Paris: The yellow vest movement erupted 10 months ago and blindsided President Emmanuel Macron, who protesters accused of being out of touch with the needs of ordinary French people.
Their weekly demonstrations prompted Macron to loosen the state's purse strings to the tune of nearly 17 billion euros ($18.8 billion) in wage boosts and tax cuts for low earners, but tapered off over the summer.
Fresh yellow vest rallies are planned for Saturday but it remains to be seen whether the movement will regain the momentum of the winter and early spring, when the protests often descended into violent clashes with security forces, especially in Paris.
Macron on Friday called for "calm", saying that while "it's good that people express themselves", they should not disrupt a climate protest and cultural events also due to go ahead on Saturday.

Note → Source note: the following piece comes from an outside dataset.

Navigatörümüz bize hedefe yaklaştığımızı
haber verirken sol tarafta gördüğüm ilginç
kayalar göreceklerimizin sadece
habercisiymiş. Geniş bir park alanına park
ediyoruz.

Paris police chief Didier Lallement has said 7,500 police would be deployed for Saturday's rallies in Paris -- numbers on a par with the peak of the yellow vest protests in December and March.
Key yellow-vest figure Jerome Rodrigues has billed Saturday's protest as "a revelatory demonstration", claiming "many people are going to come to Paris".

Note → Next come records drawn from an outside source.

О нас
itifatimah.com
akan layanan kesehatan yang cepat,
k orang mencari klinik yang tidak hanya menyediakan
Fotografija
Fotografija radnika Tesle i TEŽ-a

But officials have again outlawed protests on the Champs-Elysees and other areas in the heart of the capital, where previously protesters had ransacked and set fire to luxury shops and restaurants.
Some demonstrators in January even used a forklift to break down the doors of a government ministry.

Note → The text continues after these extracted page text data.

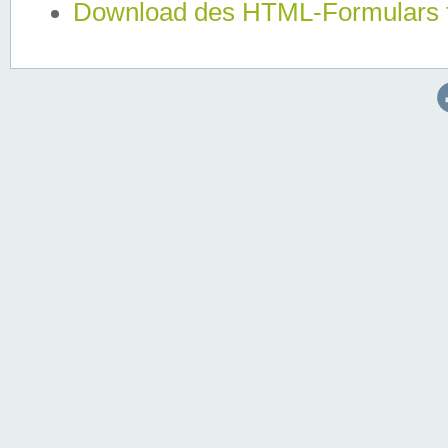
Download des HTML-Formulars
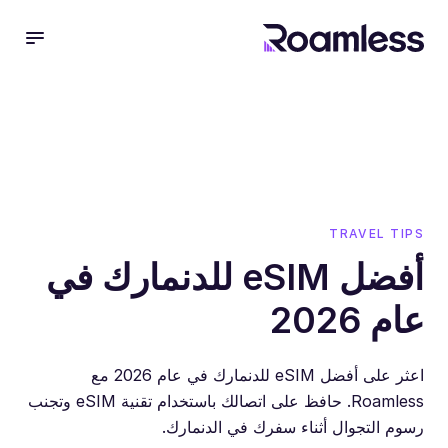
 menu
TRAVEL TIPS
أفضل eSIM للدنمارك في
عام 2026
اعثر على أفضل eSIM للدنمارك في عام 2026 مع
Roamless. حافظ على اتصالك باستخدام تقنية eSIM وتجنب
رسوم التجوال أثناء سفرك في الدنمارك.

The police have also been criticised for being heavy-handed in clashes with hardcore anti-capitalist "black bloc" groups blamed for much of the violence that has accompanied the demonstrations.
Saturday coincides with the annual European Heritage Days weekend, when public and private buildings normally off-limits to the public are open to visitors.
After attracting 282,000 people nationwide on the first day of protests last November, yellow-vest protest participation had fallen sharply by the spring, and only sporadic protests were seen over the summer.
Macron said in an interview with Time magazine published Thursday that the movement had been "very good for me" as it had made him listen and communicate better.
"My challenge is to listen to people much better than I did at the very beginning," the President said.